Data for this task Block Start
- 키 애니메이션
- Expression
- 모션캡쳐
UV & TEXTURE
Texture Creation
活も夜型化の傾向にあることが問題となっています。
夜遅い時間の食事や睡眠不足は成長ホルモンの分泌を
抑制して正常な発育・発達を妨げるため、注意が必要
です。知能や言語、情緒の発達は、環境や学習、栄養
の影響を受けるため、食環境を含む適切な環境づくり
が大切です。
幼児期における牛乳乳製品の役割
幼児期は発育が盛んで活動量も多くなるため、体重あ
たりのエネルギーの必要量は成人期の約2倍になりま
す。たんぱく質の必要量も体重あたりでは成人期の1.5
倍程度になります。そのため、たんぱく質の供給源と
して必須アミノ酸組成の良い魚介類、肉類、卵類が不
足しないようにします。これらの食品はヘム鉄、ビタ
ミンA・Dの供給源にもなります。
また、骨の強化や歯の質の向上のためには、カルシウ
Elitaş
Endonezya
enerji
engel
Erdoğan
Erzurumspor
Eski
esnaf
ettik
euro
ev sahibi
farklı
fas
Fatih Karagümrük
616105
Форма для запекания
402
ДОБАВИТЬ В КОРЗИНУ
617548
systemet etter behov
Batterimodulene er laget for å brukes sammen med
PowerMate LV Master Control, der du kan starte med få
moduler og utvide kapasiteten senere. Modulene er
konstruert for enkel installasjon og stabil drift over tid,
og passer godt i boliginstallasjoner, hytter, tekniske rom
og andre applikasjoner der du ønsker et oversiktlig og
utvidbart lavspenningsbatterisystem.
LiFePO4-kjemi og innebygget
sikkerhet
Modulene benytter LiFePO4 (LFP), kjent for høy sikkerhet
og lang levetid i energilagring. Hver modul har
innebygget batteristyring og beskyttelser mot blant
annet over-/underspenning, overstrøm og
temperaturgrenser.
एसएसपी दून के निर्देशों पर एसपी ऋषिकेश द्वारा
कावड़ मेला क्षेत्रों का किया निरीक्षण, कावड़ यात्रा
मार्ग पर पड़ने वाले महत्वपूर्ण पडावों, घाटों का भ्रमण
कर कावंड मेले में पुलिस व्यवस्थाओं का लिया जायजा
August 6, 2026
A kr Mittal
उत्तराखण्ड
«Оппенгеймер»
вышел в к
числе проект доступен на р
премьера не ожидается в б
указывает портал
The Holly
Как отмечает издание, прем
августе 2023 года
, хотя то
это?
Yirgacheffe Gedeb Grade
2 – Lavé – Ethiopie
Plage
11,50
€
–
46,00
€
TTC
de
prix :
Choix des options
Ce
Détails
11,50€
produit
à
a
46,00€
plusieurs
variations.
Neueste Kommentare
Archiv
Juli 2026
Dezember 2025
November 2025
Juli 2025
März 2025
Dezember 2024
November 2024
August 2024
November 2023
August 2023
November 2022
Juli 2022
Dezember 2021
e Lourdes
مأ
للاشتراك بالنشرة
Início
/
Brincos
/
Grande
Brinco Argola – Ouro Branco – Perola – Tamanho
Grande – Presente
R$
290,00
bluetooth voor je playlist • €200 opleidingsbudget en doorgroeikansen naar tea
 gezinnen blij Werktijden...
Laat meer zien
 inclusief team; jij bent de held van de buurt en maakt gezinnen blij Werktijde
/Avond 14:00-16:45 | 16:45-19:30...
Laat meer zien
Data for this task Block End
• Problem details:
Examine the records above and state the number of lines that include "gezinnen", with no further text.

• Answer to this problem:
2